The fact that the bonded elements defy the laws of physics convinces Walter that the hole in our universe is ripping wider every day, and that he needs William Bell more than ever. He’s been digging through Bell’s old research, and comes across more than one project dealing with the destination of our soul, our energy, after death. Energy, after all, can be neither created or destroyed, so it does make some sense that if pure energy lies at the center of our bodies, it must go somewhere when that body can no longer contain it.
He’s convinced Bell made arrangements for his life force, his soul, his energy to enter an object, held there until someone called it into a body. Walter dings a bell, and in a very funny moment, looks at Nina as though expecting Bell to speak.
Walter: “Belly?”
Nina: “No, Walter, it’s still me.”
My laughter was short lived as we cut to Peter and Olivia (Anna Torv). Peter (Joshua Jackson) is showing her the office where he’s been researching the machine and his possible ties to its origins, when she suddenly pauses, turns, and TALKS LIKE WILLIAM BELL.

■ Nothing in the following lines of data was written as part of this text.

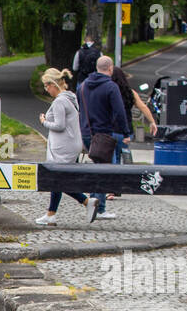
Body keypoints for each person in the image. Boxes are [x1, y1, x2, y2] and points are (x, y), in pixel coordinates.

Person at [35, 68, 92, 226]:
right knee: (58, 178)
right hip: (71, 144)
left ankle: (87, 202)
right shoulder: (71, 97)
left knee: (57, 179)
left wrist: (44, 121)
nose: (46, 90)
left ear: (53, 84)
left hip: (63, 146)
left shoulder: (60, 101)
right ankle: (51, 214)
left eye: (46, 86)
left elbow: (59, 125)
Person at [77, 54, 130, 220]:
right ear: (110, 68)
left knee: (95, 169)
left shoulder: (83, 86)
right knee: (104, 170)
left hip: (87, 133)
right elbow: (120, 111)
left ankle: (94, 205)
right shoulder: (111, 86)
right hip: (103, 134)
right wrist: (125, 131)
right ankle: (99, 209)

WILLIAM BELL IS IN OLIVIA OMG.

Okay, sorry for the caps, but I’m guessing pretty much no one saw that one coming. Next week’s episode promises to be funny, but I’m also interested to see what it is Bell has to offer to this new and disintegrating world. Stay tuned.

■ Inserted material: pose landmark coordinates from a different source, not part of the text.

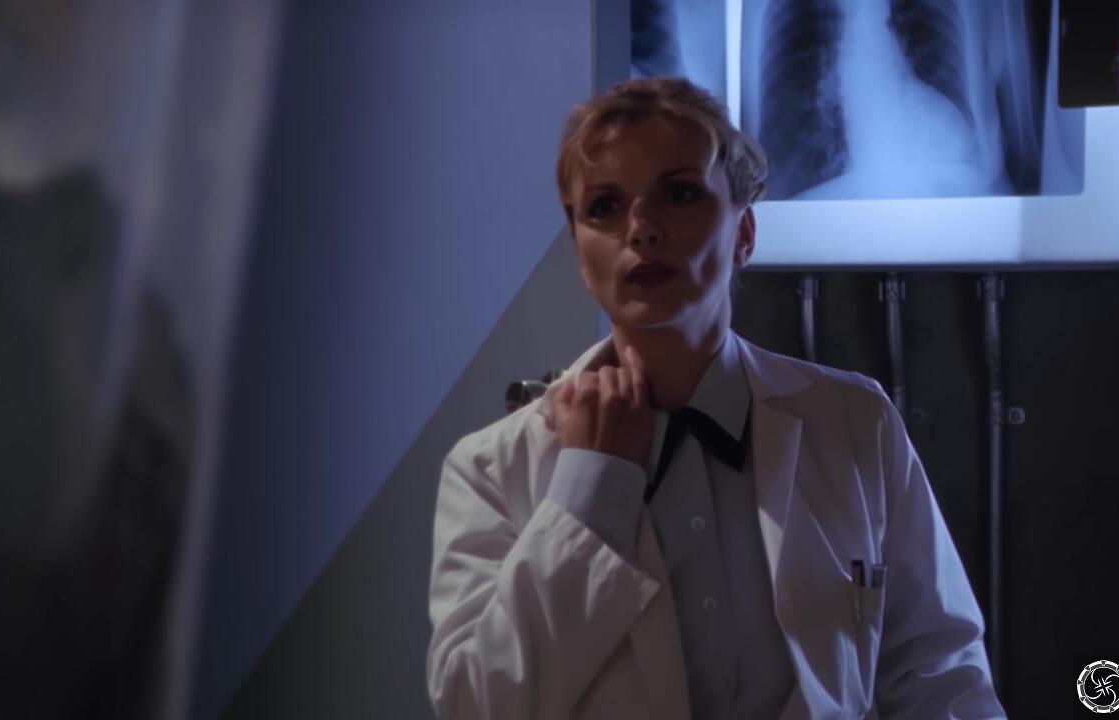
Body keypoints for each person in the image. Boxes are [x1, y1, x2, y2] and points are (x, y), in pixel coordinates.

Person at [426, 76, 1006, 719]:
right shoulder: (492, 468)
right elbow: (475, 706)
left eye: (678, 194)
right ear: (580, 255)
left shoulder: (853, 420)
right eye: (605, 206)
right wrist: (588, 487)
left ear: (744, 233)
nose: (640, 229)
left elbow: (938, 674)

Note: I love this show, and tell pretty much anyone who will listen how it’s the best show on television. I’m happy to have the chance to write these recaps and reviews while Gossip Girl is on its unbelievably long hiatus this spring.
Season 3, Episode 13 “Os” (original air date March 11, 2011)
Fringe airs Fridays at 9/8c on Fox
Photos Courtesy of Liane Hentscher and FOX




Best. Cliffhanger. EVER.
It made complete sense that Nina would be Bell’s choice for a host body, and then suddenly, boom.
As if dating her alternate-universe double didn’t make things complicated enough … O_o
The Peter/Olivia thing is just fine for me, rather have them together than Olivia’s emo self running around, pouting. As for the last scene it’s typical Fringe for ya – if the show’s writers know something is how to keep things interesting. Oh Lord please let there be season 4!